(Beginning of Document text)

Residential development in the area burgeoned soon after the Verrazzano-Narrows Bridge opened in November 1964, and today Graniteville stands at the north end of a busy commercial strip along Richmond Avenue; this strip, which extends to the vicinity of the Staten Island Mall approximately 4 miles (6 km) away, is the scene of some of the heaviest automotive traffic on Staten Island.

Demographics

As of the 2010 census, the demographics of Graniteville were roughly as follows:
 
37.4% White, 16.6% Black, 29.9% Hispanic, 13.1% Asian, 3% Other.
 
This is defining Graniteville as everything within the boundaries of Census Tracts 303.01 & 303.02.

(End of Document text)

Activities:
**A.** Copy the Graniteville text word for word from "Residential development in" up to and including "on Staten Island.".
**B.** Write what comes next in the Graniteville text, starting after its last sentence.
The records have no connection to the Graniteville text.

(Beginning of Extracted data)

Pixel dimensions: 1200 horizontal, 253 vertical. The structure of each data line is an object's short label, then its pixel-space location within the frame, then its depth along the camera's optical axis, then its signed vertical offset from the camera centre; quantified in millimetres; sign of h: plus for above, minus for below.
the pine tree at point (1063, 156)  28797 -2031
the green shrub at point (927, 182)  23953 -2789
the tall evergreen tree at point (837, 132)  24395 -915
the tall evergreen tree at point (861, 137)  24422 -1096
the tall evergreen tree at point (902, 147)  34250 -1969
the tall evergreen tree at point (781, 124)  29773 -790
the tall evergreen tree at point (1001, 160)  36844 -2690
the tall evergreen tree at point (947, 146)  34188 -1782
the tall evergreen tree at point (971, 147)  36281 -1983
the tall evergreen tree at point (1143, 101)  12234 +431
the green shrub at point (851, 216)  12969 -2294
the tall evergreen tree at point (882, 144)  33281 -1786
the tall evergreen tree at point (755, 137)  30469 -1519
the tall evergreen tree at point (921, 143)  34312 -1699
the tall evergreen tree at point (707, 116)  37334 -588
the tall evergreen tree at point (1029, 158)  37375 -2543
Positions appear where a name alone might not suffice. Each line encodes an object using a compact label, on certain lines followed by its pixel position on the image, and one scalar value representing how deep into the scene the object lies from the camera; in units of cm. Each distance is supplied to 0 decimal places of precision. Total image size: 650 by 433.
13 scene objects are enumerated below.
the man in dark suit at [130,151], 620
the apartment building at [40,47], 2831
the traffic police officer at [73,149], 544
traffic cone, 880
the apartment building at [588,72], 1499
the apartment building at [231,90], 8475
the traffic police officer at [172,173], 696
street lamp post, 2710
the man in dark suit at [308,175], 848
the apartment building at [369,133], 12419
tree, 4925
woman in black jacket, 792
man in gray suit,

(End of Extracted data)

Answers to each task:
**A.**
Residential development in the area burgeoned soon after the Verrazzano-Narrows Bridge opened in November 1964, and today Graniteville stands at the north end of a busy commercial strip along Richmond Avenue; this strip, which extends to the vicinity of the Staten Island Mall approximately 4 miles (6 km) away, is the scene of some of the heaviest automotive traffic on Staten Island.

**B.**
Education
Public school students in Graniteville are mostly zoned for P.S.60 and P.S.22, and I.S.51 (Markham Intermediate School) or I.S.72 (Rocco Laurie Intermediate School), as well as Port Richmond High School. The John W. Lavelle Preparatory Charter School opened in September 2009 and is the first charter school (a school that is publicly funded, but privately run) on Staten Island. Also, a new school called The Staten Island School of Civic Leadership (P.S./I.S. 861) opened in September. This is Staten Island's first K to 8 school. Residents don't have a library in the community and use the Port Richmond, Todt Hill-Westerleigh, and Mariners Harbor branches of the New York Public Library.

Transportation
Graniteville is served by the S48, S98, SIM30, SIM33, SIM34 and SIM35 on Forest Avenue, the S40, S46, S48, S90, S96, S98, SIM33 and SIM34 on South Avenue, and the S44, S59, S89, S94, SIM3, SIM4, SIM8, and SIM8X on Richmond Avenue.

Police and crime
Graniteville and the West Shore are patrolled by the 121st Precinct of the NYPD, located at 970 Richmond Avenue. The 121st Precinct was split from the 120th Precinct in 2013; the latter ranked 12th safest out of 69 patrol areas for per-capita crime in 2010. The 121st Precinct saw one murder, 13 rapes, 86 robberies, 216 felony assaults, 90 burglaries, 397 grand larcenies, and 115 grand larcenies auto in 2022.

Parks
The neighborhood is next to the Graniteville Swamp.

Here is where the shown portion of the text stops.